Vint ensuite la pièce qui donnait son nom au concert de ce soir-là, le concerto pour piano no. 3 de Beethoven. Cette offrande pour pianiste virtuose, aurait dû mettre en vedette monsieur Biss mais c’est plutôt l’orchestre qui a miroité de tous ses feux. Très sollicités par Piollet et par le rythme anormalement rapide choisi par le pianiste, les musiciens ont fait preuve d’une extrême discipline. On pouvait entendre nettement chacune des sections, même lorsque le tempo accéléré demandait un surplus d’effort. Dès cette deuxième œuvre de la soirée, les bois ont pris une longueur d’avance dans la course au titre de meilleure section du jour.

Pendant ce temps, au clavier, Jonathan Biss nous montrait qu’il possède un grand talent. Mais les choix qu’il a faits ne nous ont pas émerveillés. À certains moments, il s’est complu dans les extrêmes : tantôt trop de pédale; tantôt trop de vitesse (bravo à l’orchestre pour l’avoir suivi); tantôt des accents trop forts, surtout dans les notes piquées lorsque la main gauche survolait la droite pour flirter avec la clé de sol. Pourtant, il a si bien su reproduire la fluidité qu’exige les longs phrasés qui font de cette œuvre une des plus belles pièces du répertoire classique… euh… romantique? Des deux, en fin de compte. Beaucoup de sensibilité chez monsieur Biss mais trop de bruit avec ses pieds. Bravo pour ses tempi lents dans les soli mais un hélas bien senti pour ses ornements un peu avalés. Il nous est finalement apparu tel un virtuose un peu tendu.

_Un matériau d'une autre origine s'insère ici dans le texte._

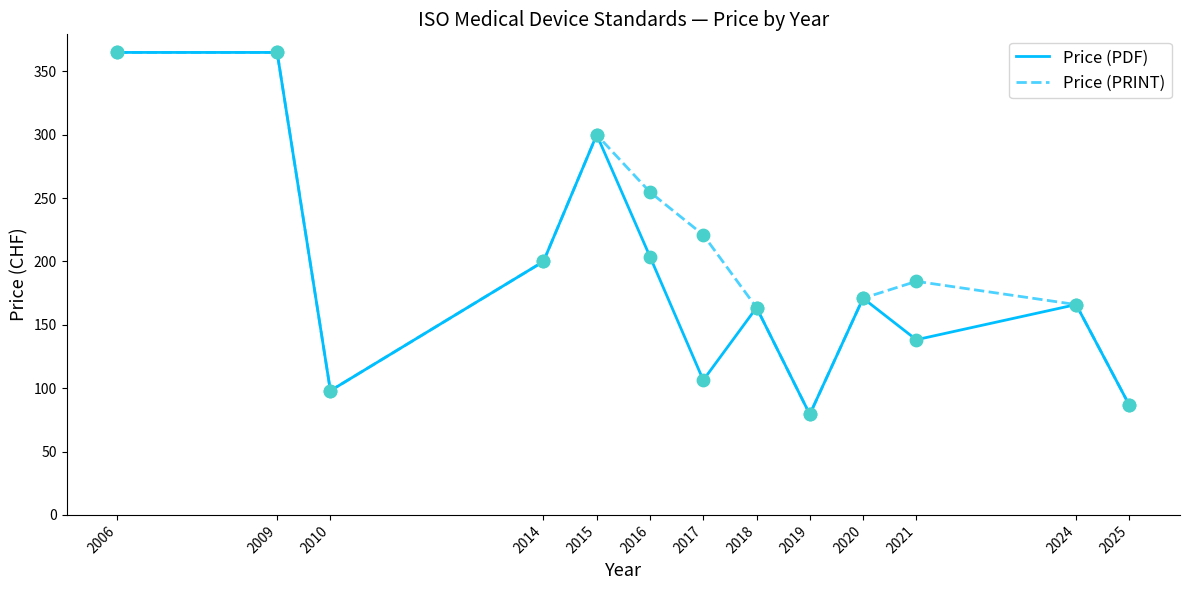

Which series has the largest total across all categories?

Price (PRINT)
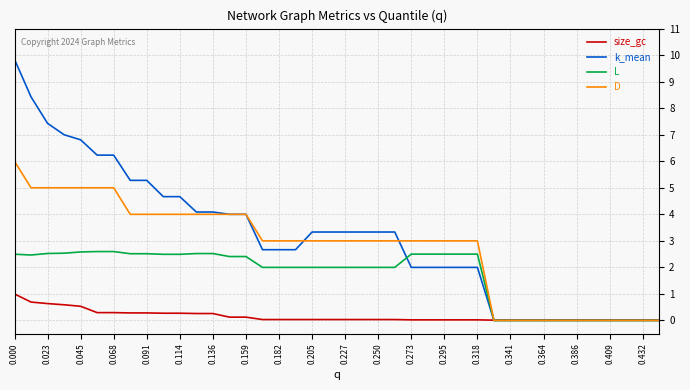

Rank the series by their maximum value, from lowest to highest.

size_gc, L, D, k_mean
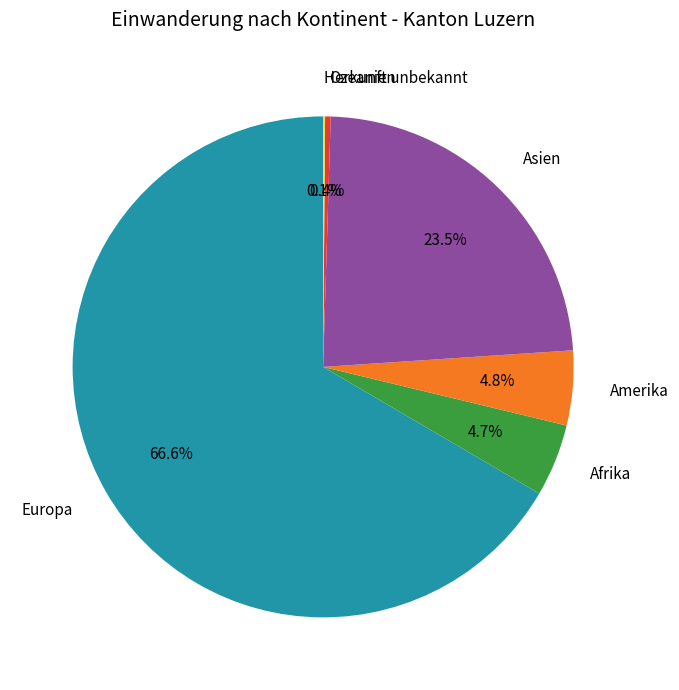

Do Afrika and Ozeanien together represent more than half of the pie?

No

Pour terminer la soirée en beauté et en puissance, le concerto pour orchestre de Bartók, Béla, comme disent les Hongrois. Le titre très simple de cette œuvre composée en 1943, nous dit tout. En effet, concerto POUR orchestre, dans le sens de : composé pour faire plaisir à l’orchestre. Un vrai cadeau, semble-t-il pour les musiciens de l’OSM qui s’en sont donné à cœur joie. Comme l’a dit la personne qui m’accompagnait, on aurait dit la fête au village. Il y a à boire et à manger dans cette œuvre imposante : les dissonances typiques du compositeur, la puissance impressionnante des tutti quanti, l’humour, l’espièglerie et même des envolées lyriques qui, elles, ne sont pas la marque de commerce du grand Béla. Là encore, l’orchestre a livré la marchandise avec générosité en suivant avec allégresse la direction joyeuse et inspiré du chef Piollet. Les spectateurs ont été nombreux à quitter la salle avec le sourire.